-- THE PROBLEM --
Can you continue the Git patch below, which edits the capacity-computing documentation, starting right after its last line?

-- SUPPLIED TEXT --

━━━

From cef60aaa5fa7e2b35f9c30ca370fb6443523a82f Mon Sep 17 00:00:00 2001
From: Jan Siwiec <jan.siwiec@vsb.cz>
Date: Tue, 17 Aug 2021 11:23:24 +0200
Subject: [PATCH] added hyperqueue doc, removed gnu

---
 docs.it4i/general/capacity-computing.md | 168 ++++--------------------
 1 file changed, 26 insertions(+), 142 deletions(-)

diff --git a/docs.it4i/general/capacity-computing.md b/docs.it4i/general/capacity-computing.md
index f5ae72e06..cc29f5b59 100644
--- a/docs.it4i/general/capacity-computing.md
+++ b/docs.it4i/general/capacity-computing.md
@@ -10,8 +10,7 @@ However, executing a huge number of jobs via the PBS queue may strain the system
     Follow one of the procedures below, in case you wish to schedule more than 100 jobs at a time.
 
 * Use [Job arrays][1] when running a huge number of [multithread][2] (bound to one node only) or multinode (multithread across several nodes) jobs.

━━━

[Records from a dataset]
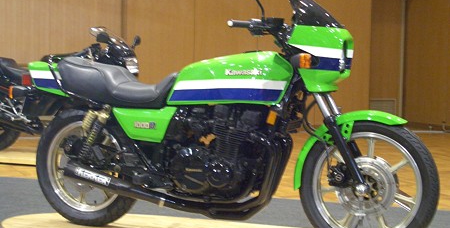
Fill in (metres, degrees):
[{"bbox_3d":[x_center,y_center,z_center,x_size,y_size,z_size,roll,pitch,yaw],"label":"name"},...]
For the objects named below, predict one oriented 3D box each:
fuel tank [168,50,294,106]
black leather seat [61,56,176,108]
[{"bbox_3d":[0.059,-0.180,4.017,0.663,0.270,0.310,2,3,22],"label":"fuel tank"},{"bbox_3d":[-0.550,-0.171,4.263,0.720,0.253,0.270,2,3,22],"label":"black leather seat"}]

━━━

-- ANSWER TO THIS TASK --
-* Use [GNU parallel][3] when running single core jobs.
-* Combine [GNU parallel with Job arrays][4] when running huge number of single core jobs.
+* Use [HyperQueue][3] when running single core jobs.
 
 ## Policy
 
@@ -151,162 +150,47 @@ $ qstat -u $USER -tJ
 
 For more information on job arrays, see the [PBSPro Users guide][6].
 
-## GNU Parallel
+## HyperQueue
 
-!!! note
-    Use GNU parallel to run many single core tasks on one node.
-
-GNU parallel is a shell tool for executing jobs in parallel using one or more computers. A job can be a single command or a small script that has to be run for each of the lines in the input. GNU parallel is most useful when running single core jobs via the queue systems.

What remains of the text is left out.